PROBLEM STATEMENT: Please quote the records from the line containing "3, 8, 9, 6, 4, 7, 2, 5, 1" through the end of the records, both included, omitting the pictures.

[Opening MATERIAL PROVIDED section]

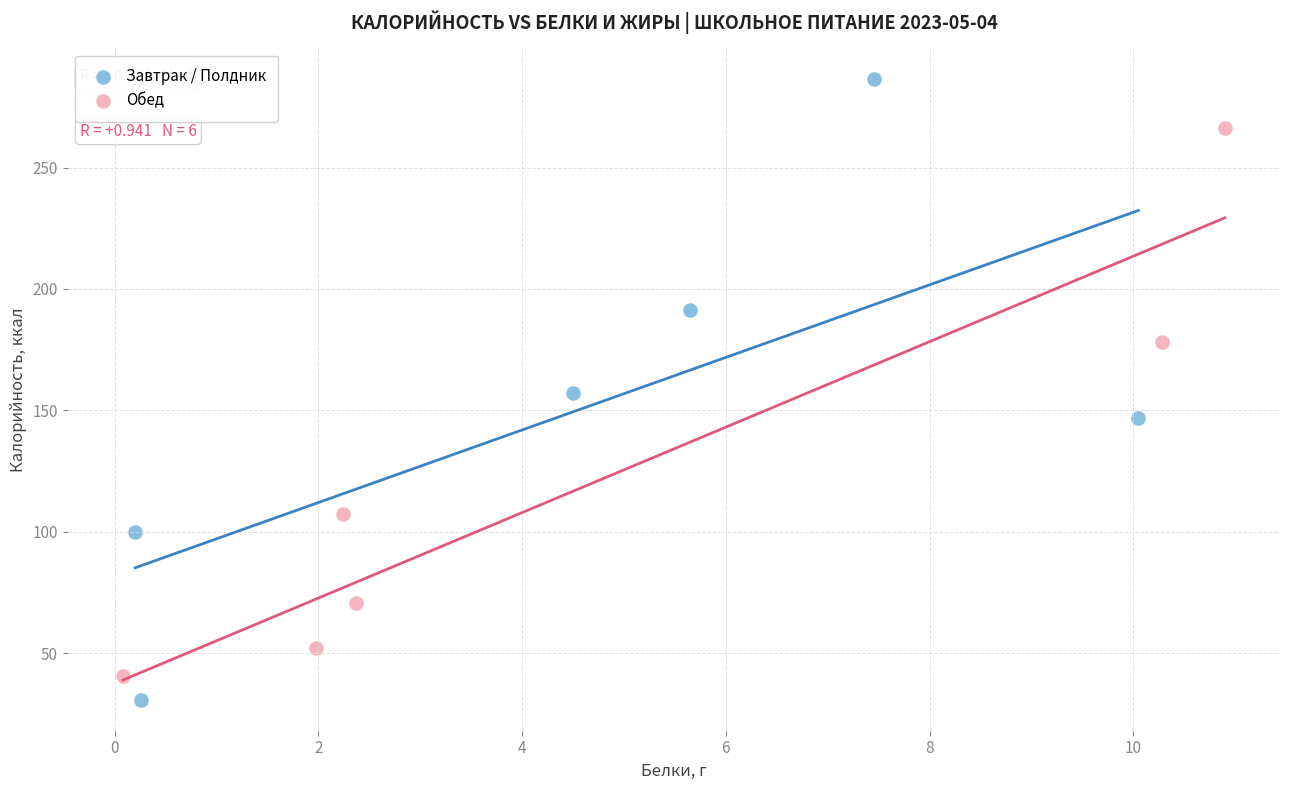

Which series has the widest spread of Y values?

Завтрак / Полдник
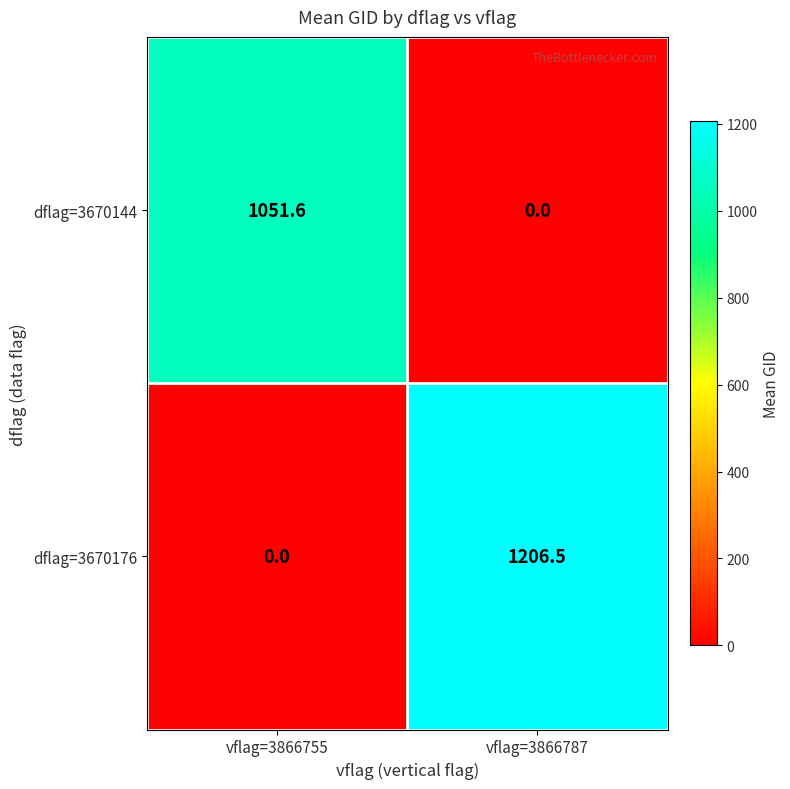

List the labels in order of dflag=3670144 value, largest first.

vflag=3866755, vflag=3866787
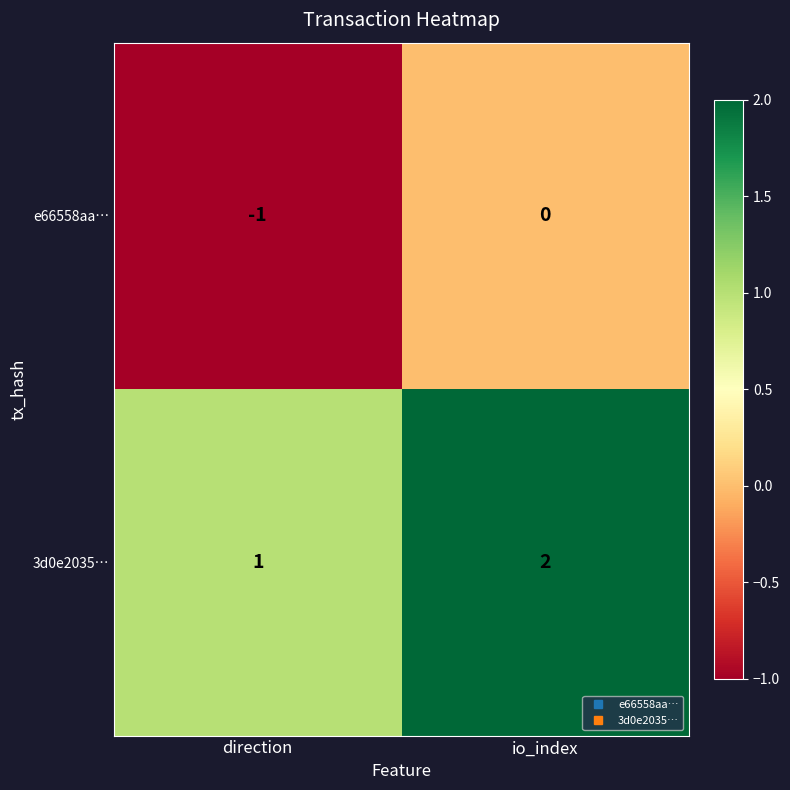

List the labels in order of 3d0e2035… value, largest first.

io_index, direction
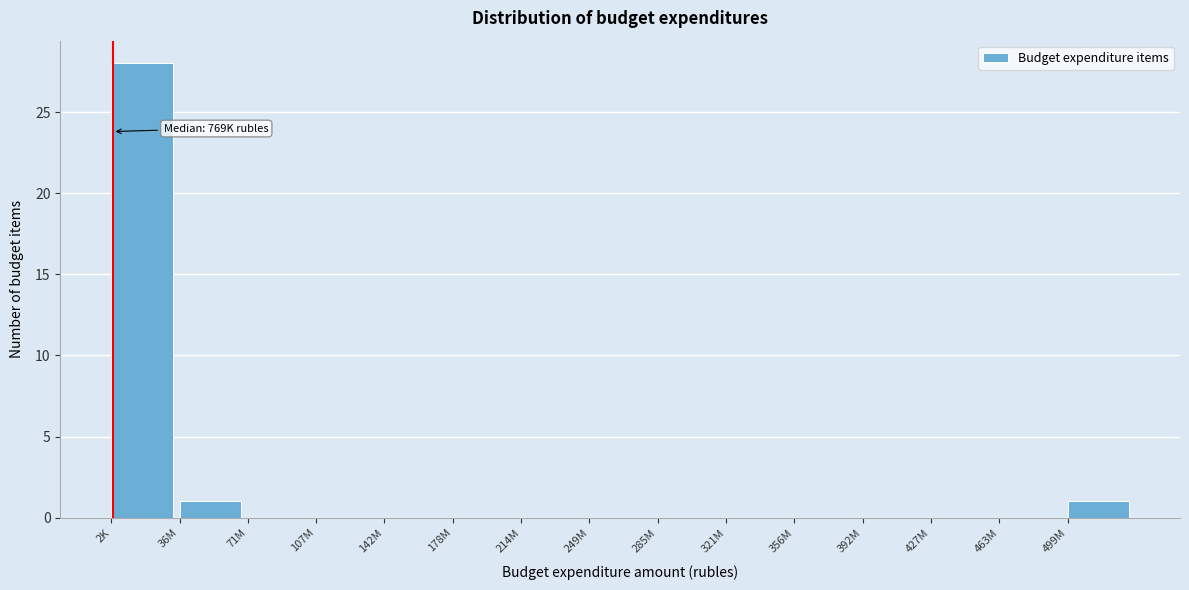

Reading left to right, extract all data points from this chart.

2K=28	36M=1	71M=0	107M=0	142M=0	178M=0	214M=0	249M=0	285M=0	321M=0	356M=0	392M=0	427M=0	463M=0	499M=1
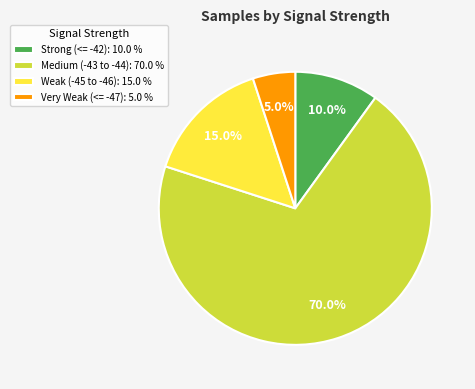

Is the sum of Strong (<= -42): 10.0 % and Weak (-45 to -46): 15.0 % greater than half?

No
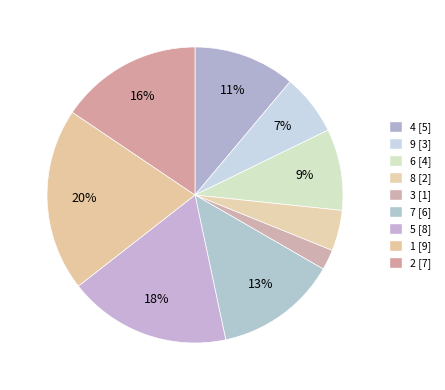

Rank the categories by value from lowest to highest.

3, 8, 9, 6, 4, 7, 2, 5, 1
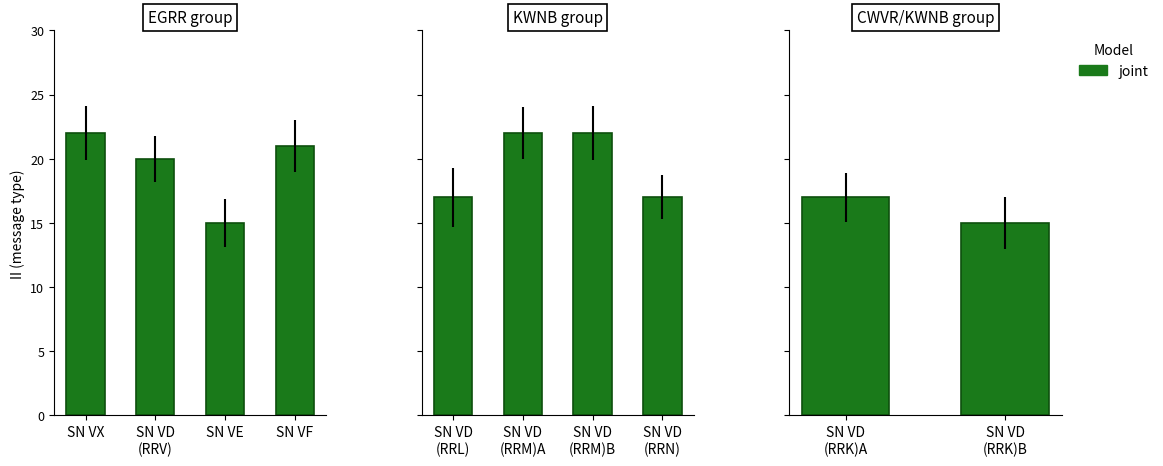

Which has a higher value, SN VD (RRK)A or SN VD (RRK)B?

SN VD (RRK)A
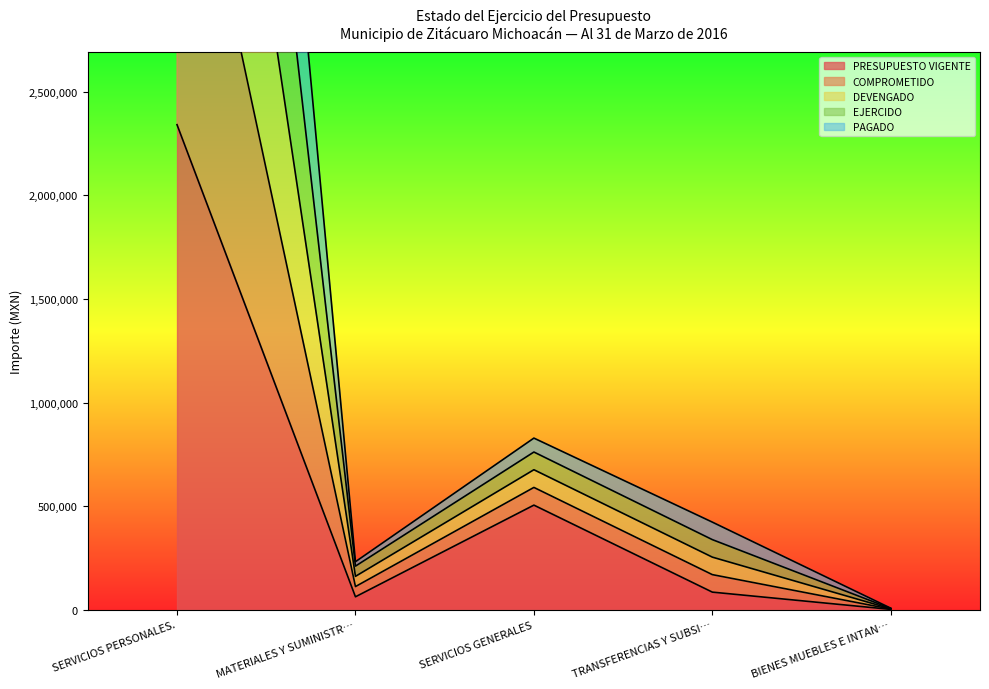

True or false: PRESUPUESTO VIGENTE has a value of 62257.6 at MATERIALES Y SUMINISTR….

True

[Closing MATERIAL PROVIDED section]

TASK OUTPUT:
3, 8, 9, 6, 4, 7, 2, 5, 1

Which has a higher value, SN VD (RRK)A or SN VD (RRK)B?

SN VD (RRK)A

True or false: PRESUPUESTO VIGENTE has a value of 62257.6 at MATERIALES Y SUMINISTR….

True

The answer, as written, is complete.